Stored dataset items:
-=-=-
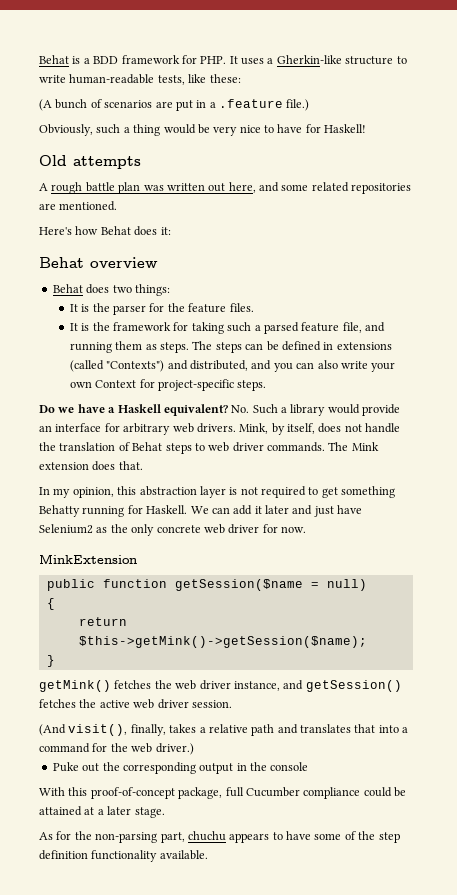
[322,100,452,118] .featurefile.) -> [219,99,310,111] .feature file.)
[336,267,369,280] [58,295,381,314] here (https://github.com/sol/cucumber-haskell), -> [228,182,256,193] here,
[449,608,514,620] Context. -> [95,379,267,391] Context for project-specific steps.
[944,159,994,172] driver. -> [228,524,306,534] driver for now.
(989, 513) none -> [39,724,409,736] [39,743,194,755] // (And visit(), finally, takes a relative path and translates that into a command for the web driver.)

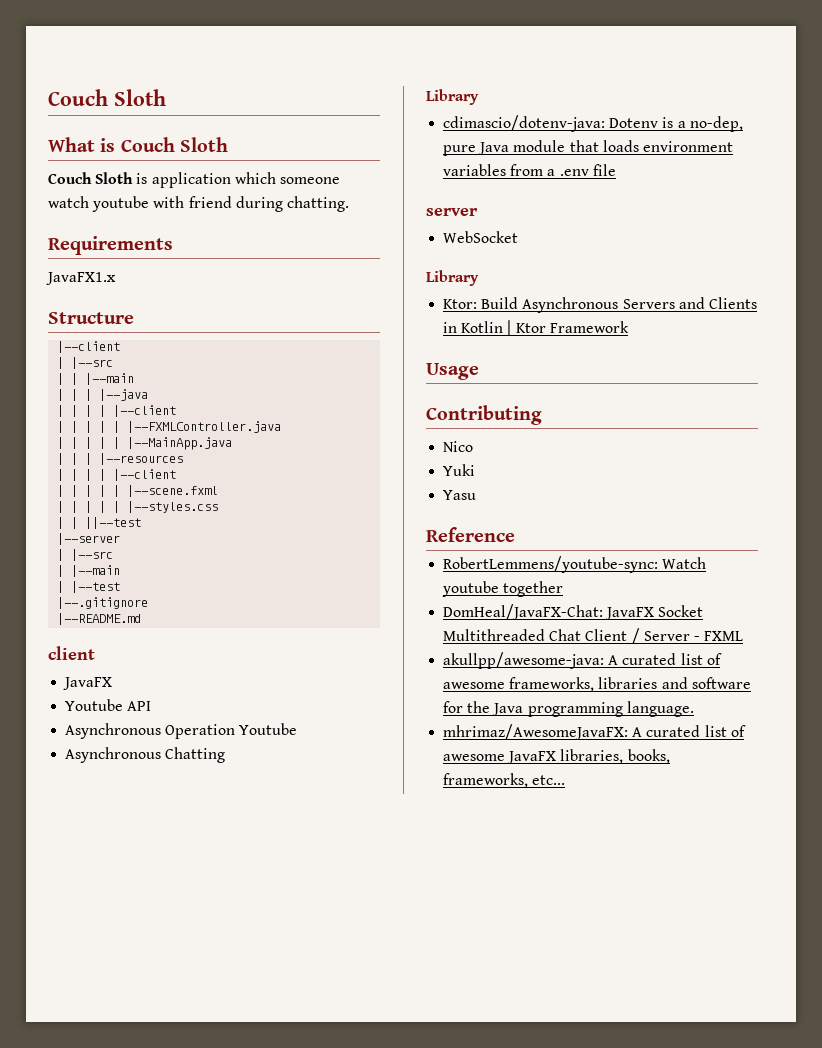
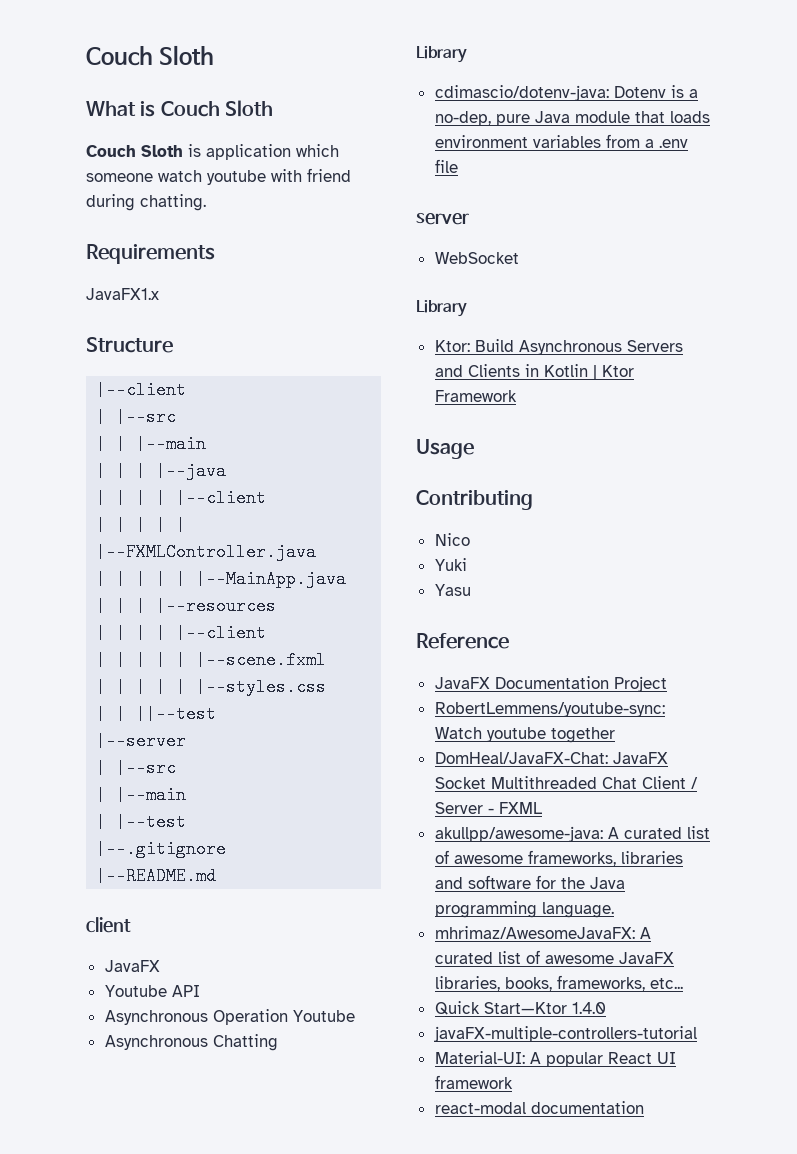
(515, 534) none -> [434,676,667,692] // JavaFX Documentation Project
(566, 780) none -> [434,1001,606,1015] [433,1026,697,1042] [434,1051,676,1067] [434,1075,513,1089] [434,1101,644,1114] // Quick Start—Ktor 1.4.0 // javaFX-multiple-controllers-tutorial // Material-UI: A popular React UI framework // react-modal documentation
-=-=-
What the exercise asks: Output exactly the lines from the first line of the records through the line containing "(515, 534) none". Leave out every picture.

Exercise response:
[322,100,452,118] .featurefile.) -> [219,99,310,111] .feature file.)
[336,267,369,280] [58,295,381,314] here (https://github.com/sol/cucumber-haskell), -> [228,182,256,193] here,
[449,608,514,620] Context. -> [95,379,267,391] Context for project-specific steps.
[944,159,994,172] driver. -> [228,524,306,534] driver for now.
(989, 513) none -> [39,724,409,736] [39,743,194,755] // (And visit(), finally, takes a relative path and translates that into a command for the web driver.)

(515, 534) none -> [434,676,667,692] // JavaFX Documentation Project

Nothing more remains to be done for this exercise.